The security benchmarks act as a good housekeeping seal of approval, testing whether a computer meets its patch and configuration requirements. The Level 1 series for Windows 2000 workstations has more than 500 tests that aim to ensure a minimum level of security.

As reported earlier, the CIS has focused on producing benchmarks for several operating systems. The center has benchmarks for Cisco IOS operating system for routers, Windows 2000 and NT, Sun Microsystems' Solaris, Linux and HP-UX, but the government has still not settled on whether the center's specs meet their requirements.

While Windows 2000 workstations are the first benchmark--known informally as a Gold Standard--that the disparate organizations have agreed upon, others will soon follow, Paller said.

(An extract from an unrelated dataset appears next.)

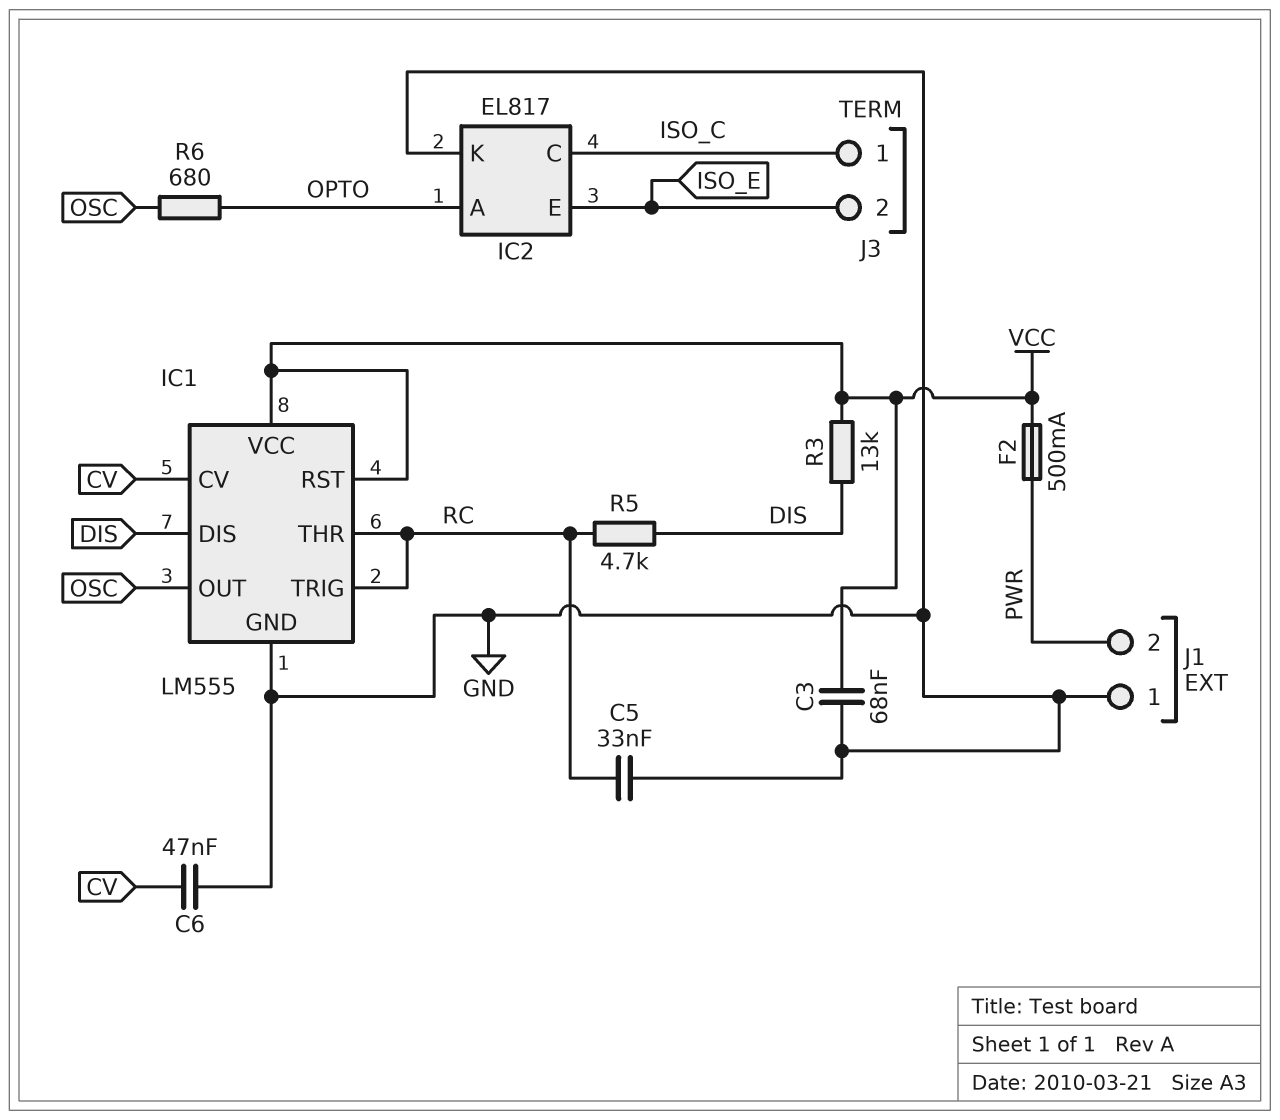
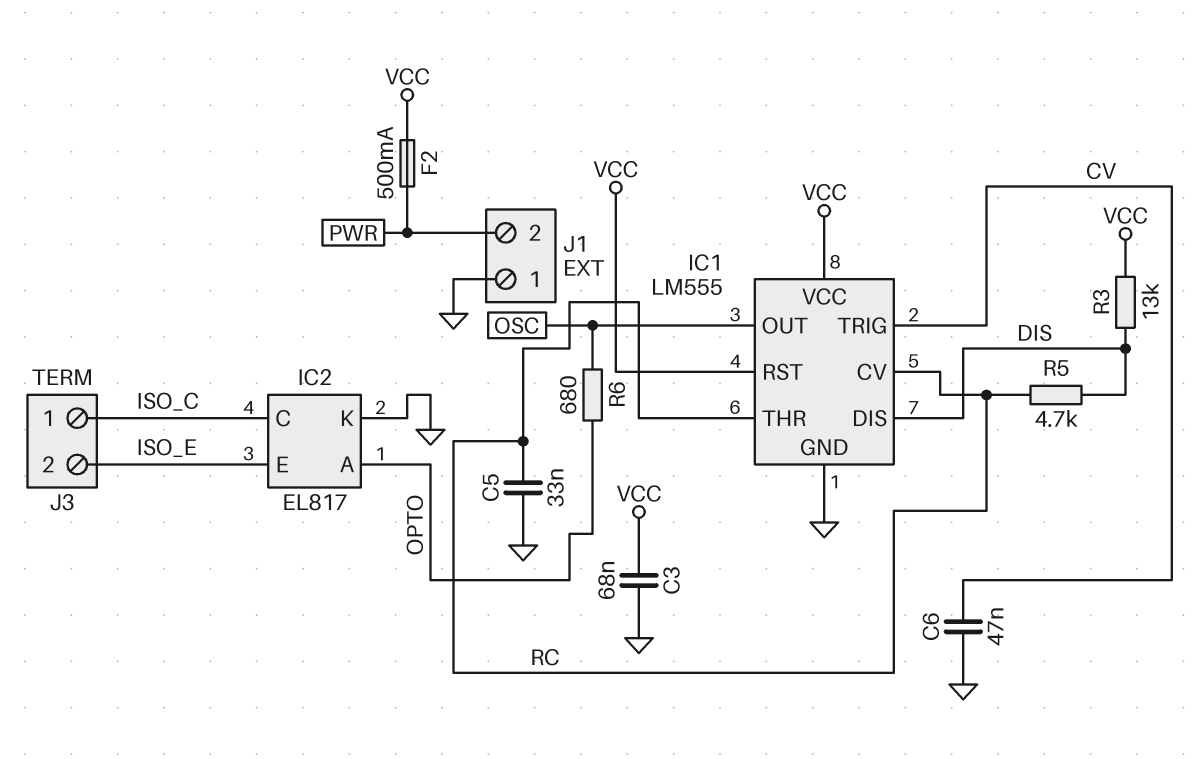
IC1 pin CV: CV -> RC
IC1 pin TRIG: RC -> CV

"Cisco IOS is the next important," he said. "Already the NSA and CIS agree on it."

Reaching such harmony is not easy, he added.

In the case of Windows 2000 workstation, "the center had a set of benchmarks but so did NIST, NSA and SANS," Paller said. "On April 18, the authors of all of those specifications entered a room at 9 in the morning and they were told that they couldn't leave until they agreed."

By the end of the day, the group agreed on 496 of the 500 criteria. The four remaining were required by the NSA, but considered too stringent by the others, Paller said.

While a computer that passes the benchmark's 500 tests isn't immune to attack, it can withstand the vast majority of attacks that threaten servers and PCs on the Internet.

If the standard helps to set a minimum expectation of security, "that's really a good thing," said Pradeep Khosla, director of the Center for Computer and Communication Security at Carnegie Mellon University. "We really have no standards like this."

The government may go further. According to the Associated Press, which first reported the story Tuesday, the Department of Defense may require that every computer meet or exceed the benchmark standard.